By the late 1990s, increased computing power combined with the Internet to create a new productivity boom. Many economists hailed the digital age as a “new economy” of increasing returns, in which the old rules no longer applied and a small initial advantage would lead to market dominance.

Yet by 2004, productivity growth had slowed again to its earlier lethargic pace. Today, despite very real advances in processing speed, broadband penetration, artificial intelligence and other things, we seem to be in the midst of a second productivity paradox in which we see digital technology everywhere except in the economic statistics.

Digital technology was supposed to empower individuals and reduce the dominance of institutions, but just the opposite has happened. Income inequality in advanced economies markedly increased. In America wages have stagnated and social mobility has declined. At the same time, social media has been destroying our mental health.

When Silicon Valley told us they intended to “change the world,” is this what they meant?

Mistake #3: Medical Breakthroughs Would Automatically Make Us Healthier

Much like the fall of the Berlin Wall and the rise of the Internet, the completion of the Human Genome Project in 2003 promised great things. No longer would we be at the mercy of terrible terrible diseases such as cancer and Alzheimer’s, but would design genetic therapies that would rewire our bodies to find off disease by themselves.

The advances since then have been breathtaking. The Cancer Genome Atlas, which began in 2005, helped enable doctors to develop therapies targeted at specific mutations, rather than where in the body a tumor happened to be found. Later, CRISPR revolutionized synthetic biology, bringing down costs exponentially.

The rapid development of Covid-19 vaccines have shown how effective these new technologies are. Scientists have essentially engineered new viruses containing the viral genome to produce a few proteins, just enough to provoke an immune response but not nearly enough to make us sick. 20 years ago, this would have been considered science fiction. Today, it’s a reality.

Yet we are not healthier. Worldwide obesity has tripled since 1975 and has become an epidemic in the United States. Anxiety and depression have as well. American healthcare costs continue to rise even as life expectancy declines. Despite the incredible advance in our medical capability, we seem to be less healthy and more miserable.

Worse Than A Crime, It Was A Blunder

Whenever I bring up these points among technology people, they vigorously push back. Surely, they say, you can see the positive effects all around you. Can you imagine what the global pandemic would be like without digital technologies? Without videoconferencing?
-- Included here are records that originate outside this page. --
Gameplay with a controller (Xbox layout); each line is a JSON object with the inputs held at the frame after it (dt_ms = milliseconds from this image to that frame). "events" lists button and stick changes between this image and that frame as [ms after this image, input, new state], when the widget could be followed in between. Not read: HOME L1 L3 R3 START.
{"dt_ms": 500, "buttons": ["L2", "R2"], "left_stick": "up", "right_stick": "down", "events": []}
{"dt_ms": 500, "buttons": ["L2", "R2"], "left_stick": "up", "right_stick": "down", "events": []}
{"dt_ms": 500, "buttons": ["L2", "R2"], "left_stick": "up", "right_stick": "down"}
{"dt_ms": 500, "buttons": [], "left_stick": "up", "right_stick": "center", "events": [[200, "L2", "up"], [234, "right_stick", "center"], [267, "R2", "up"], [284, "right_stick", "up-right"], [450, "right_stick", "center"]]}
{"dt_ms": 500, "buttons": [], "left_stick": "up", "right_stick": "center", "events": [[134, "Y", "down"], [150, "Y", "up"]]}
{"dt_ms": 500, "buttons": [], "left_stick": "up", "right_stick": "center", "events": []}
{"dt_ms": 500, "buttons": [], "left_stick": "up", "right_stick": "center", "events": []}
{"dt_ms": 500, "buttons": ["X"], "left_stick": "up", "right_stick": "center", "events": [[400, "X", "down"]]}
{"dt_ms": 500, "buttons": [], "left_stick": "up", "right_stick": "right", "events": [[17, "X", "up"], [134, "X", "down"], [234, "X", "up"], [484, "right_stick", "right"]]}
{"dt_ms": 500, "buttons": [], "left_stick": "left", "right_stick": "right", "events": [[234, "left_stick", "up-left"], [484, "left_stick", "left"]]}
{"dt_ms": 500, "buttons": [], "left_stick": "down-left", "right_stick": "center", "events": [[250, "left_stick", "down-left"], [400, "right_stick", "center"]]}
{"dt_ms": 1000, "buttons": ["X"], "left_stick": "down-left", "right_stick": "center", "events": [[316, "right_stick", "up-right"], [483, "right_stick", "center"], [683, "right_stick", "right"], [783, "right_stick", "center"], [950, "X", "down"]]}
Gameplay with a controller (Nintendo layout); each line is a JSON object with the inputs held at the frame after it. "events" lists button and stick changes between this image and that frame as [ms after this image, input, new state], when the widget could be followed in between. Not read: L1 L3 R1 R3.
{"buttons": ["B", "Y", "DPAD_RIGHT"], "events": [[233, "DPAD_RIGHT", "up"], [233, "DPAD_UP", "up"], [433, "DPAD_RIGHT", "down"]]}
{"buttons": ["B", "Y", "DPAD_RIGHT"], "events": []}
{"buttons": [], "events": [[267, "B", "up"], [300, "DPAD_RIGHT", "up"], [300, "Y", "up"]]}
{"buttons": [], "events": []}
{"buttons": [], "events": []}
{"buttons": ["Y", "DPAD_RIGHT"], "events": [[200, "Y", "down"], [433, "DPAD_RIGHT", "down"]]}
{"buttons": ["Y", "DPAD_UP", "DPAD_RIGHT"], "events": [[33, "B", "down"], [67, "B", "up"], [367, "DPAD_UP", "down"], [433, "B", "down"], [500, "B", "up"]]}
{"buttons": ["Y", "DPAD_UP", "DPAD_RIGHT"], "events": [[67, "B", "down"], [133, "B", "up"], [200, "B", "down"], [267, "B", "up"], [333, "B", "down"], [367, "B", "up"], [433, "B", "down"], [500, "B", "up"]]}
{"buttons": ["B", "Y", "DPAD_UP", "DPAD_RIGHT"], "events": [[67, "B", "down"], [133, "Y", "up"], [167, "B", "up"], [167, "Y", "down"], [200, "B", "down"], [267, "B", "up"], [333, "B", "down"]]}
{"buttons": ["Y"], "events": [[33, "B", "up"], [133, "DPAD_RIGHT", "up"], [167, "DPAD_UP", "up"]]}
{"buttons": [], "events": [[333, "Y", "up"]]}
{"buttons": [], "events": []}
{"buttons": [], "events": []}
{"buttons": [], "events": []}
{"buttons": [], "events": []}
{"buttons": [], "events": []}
Hasn’t there been a significant global decline in extreme poverty and violence?

Yes. There have absolutely been real achievements. As someone who spent roughly half my adult life in Eastern Bloc countries, I can attest to how horrible the Soviet system was. Digital technology has certainly made our lives more convenient and, as noted above, medical advances have been very real and very significant.

However, technology is a process that involves both revealing and building. Yes, we revealed the power of market forces and the bankruptcy of the Soviet system, but failed to build a more prosperous and healthy society. In much the same way, we revealed the power of the microchip, miracle cures and many other things, but failed to put them to use in such a way that would make us measurably better off.

When faced with a failure this colossal, people often look for a villain. They want to blame the greed of corporations, the arrogance of Silicon Valley entrepreneurs or the incompetence of government bureaucrats. The truth is, as the old saying goes, it was worse than a crime, it was a blunder. We simply believed that market forces and technological advancement would work their magic and all would be well in hand.

By now we should know better. We need to hold ourselves accountable, make better choices and seek out greater truths.